Another important factor in the BoJ's relatively conservative policy stance is what we would term its institutional memory. The main monetary event of the past century that informs the thinking at the central bank is Japan's experience with hyperinflation immediately following World War II. Just as the brief but severe money supply deflation at the onset of the Great Depression is the overarching institutional memory that informs the Bernanke Fed, so does the Japanese hyperinflation of the post-war years influence the stance of the bureaucrats at the helm of the BoJ.

Data on Japan's true money supply , via Michael Pollaro. As can be seen here, Japan's money supply growth has been very tame, in spite of the near zero administered interest rate policy of the BoJ. The reason is that private sector credit growth remains extremely subdued in Japan's post-bubble era, and unless the BoJ goes on a major debt monetization spree, money supply growth will therefore remain very slow.

In the wake of the earthquake and the nuclear accident at the Fukushima Daiichi plant, it is of course possible that the BoJ's policy will undergo a dramatic change. It has already injected vast sums into the banking system to bolster liquidity and ensure the smooth working of the payments system. It has also reportedly bought up large amounts of REIT shares and other securities in recent days to arrest the slump in Japan's stock market.
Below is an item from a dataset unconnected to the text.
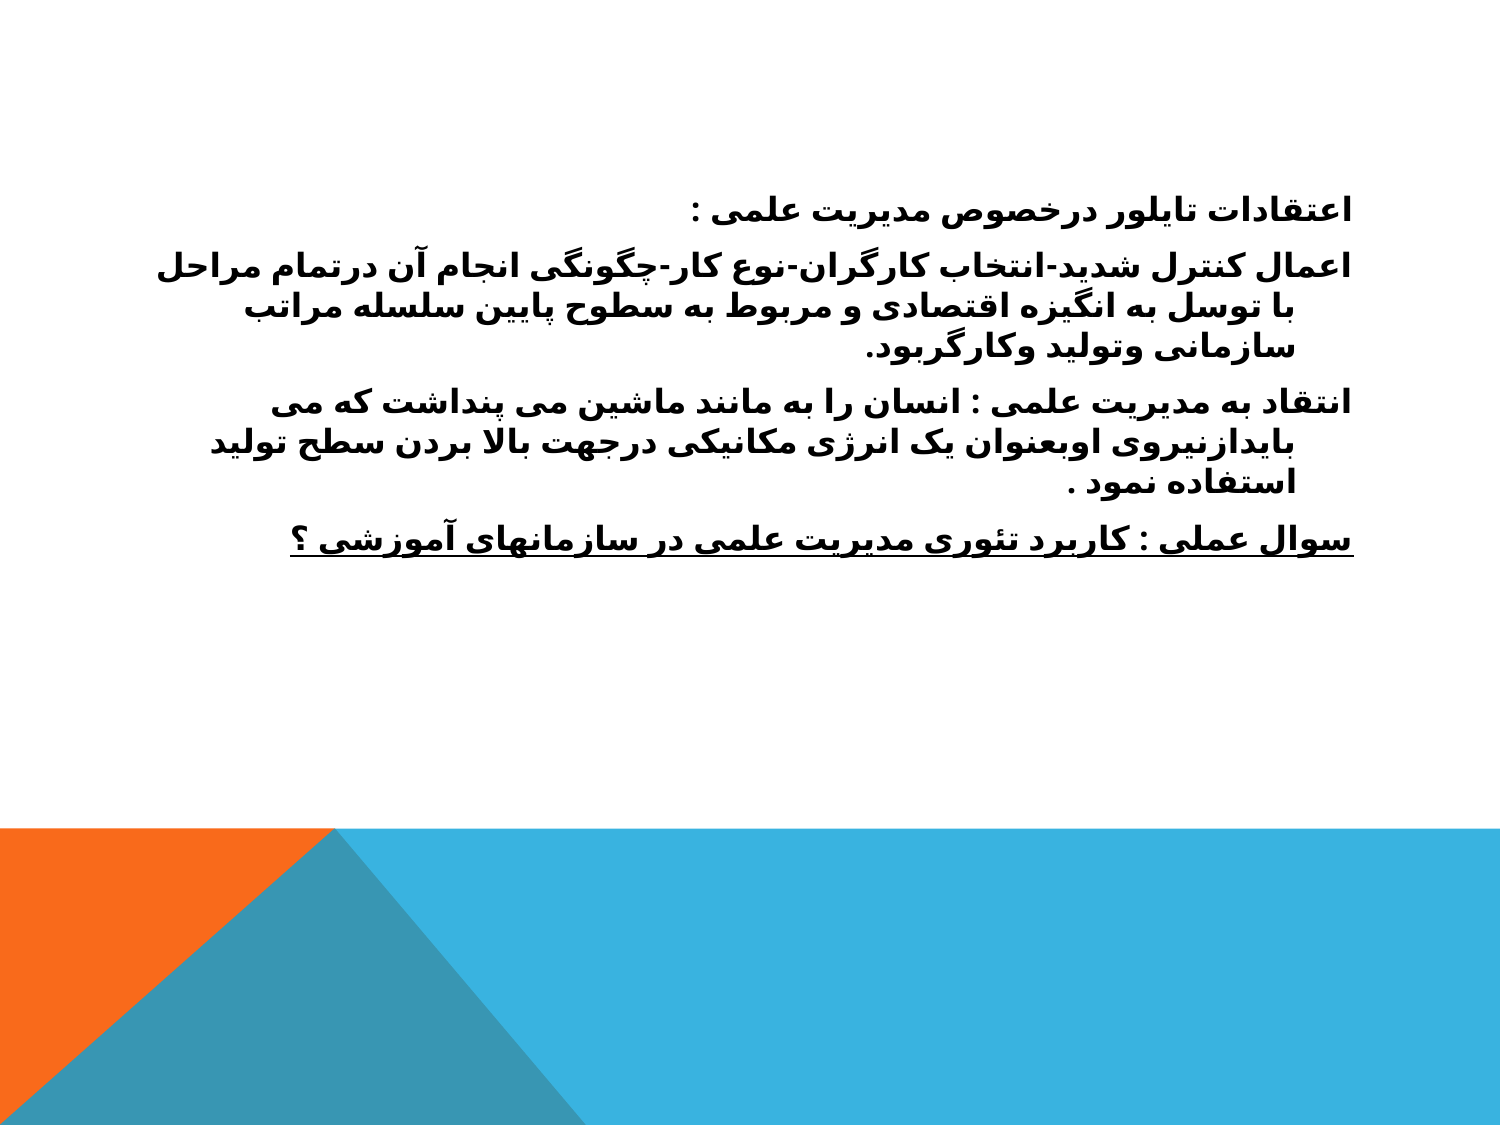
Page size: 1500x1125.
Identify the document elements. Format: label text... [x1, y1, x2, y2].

list اعتقادات تایلور درخصوص مدیریت علمی : اعمال کنترل شدید-انتخاب کارگران-نوع کار-چگونگی انجام آن درتمام مراحل با توسل به انگیزه اقتصادی و مربوط به سطوح پایین سلسله مراتب سازمانی وتولید وکارگربود. انتقاد به مدیریت علمی : انسان را به مانند ماشین می پنداشت که می بایدازنیروی اوبعنوان یک انرژی مکانیکی درجهت بالا بردن سطح تولید استفاده نمود . سوال عملی : کاربرد تئوری مدیریت علمی در سازمانهای آموزشی ؟ [135, 180, 1369, 768]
Should the markets begin to suspect that this change in the BoJ's policy is not merely a temporary measure to stem the panic following the earthquake tragedy, but a more long-lasting shift in its approach to monetary pumping, the yen would surely begin to weaken of its own accord.

It remains to be seen whether this is actually going to happen – after all, Japan's government debt is now set to explode further, as the government has already announced it will engage in increased spending to help finance the clean-up and reconstruction.

Therefore, the government is still faced with the problem that it can not possibly afford to pay higher interest rates on its debt – which a change in the BoJ's policy stance would no doubt bring about.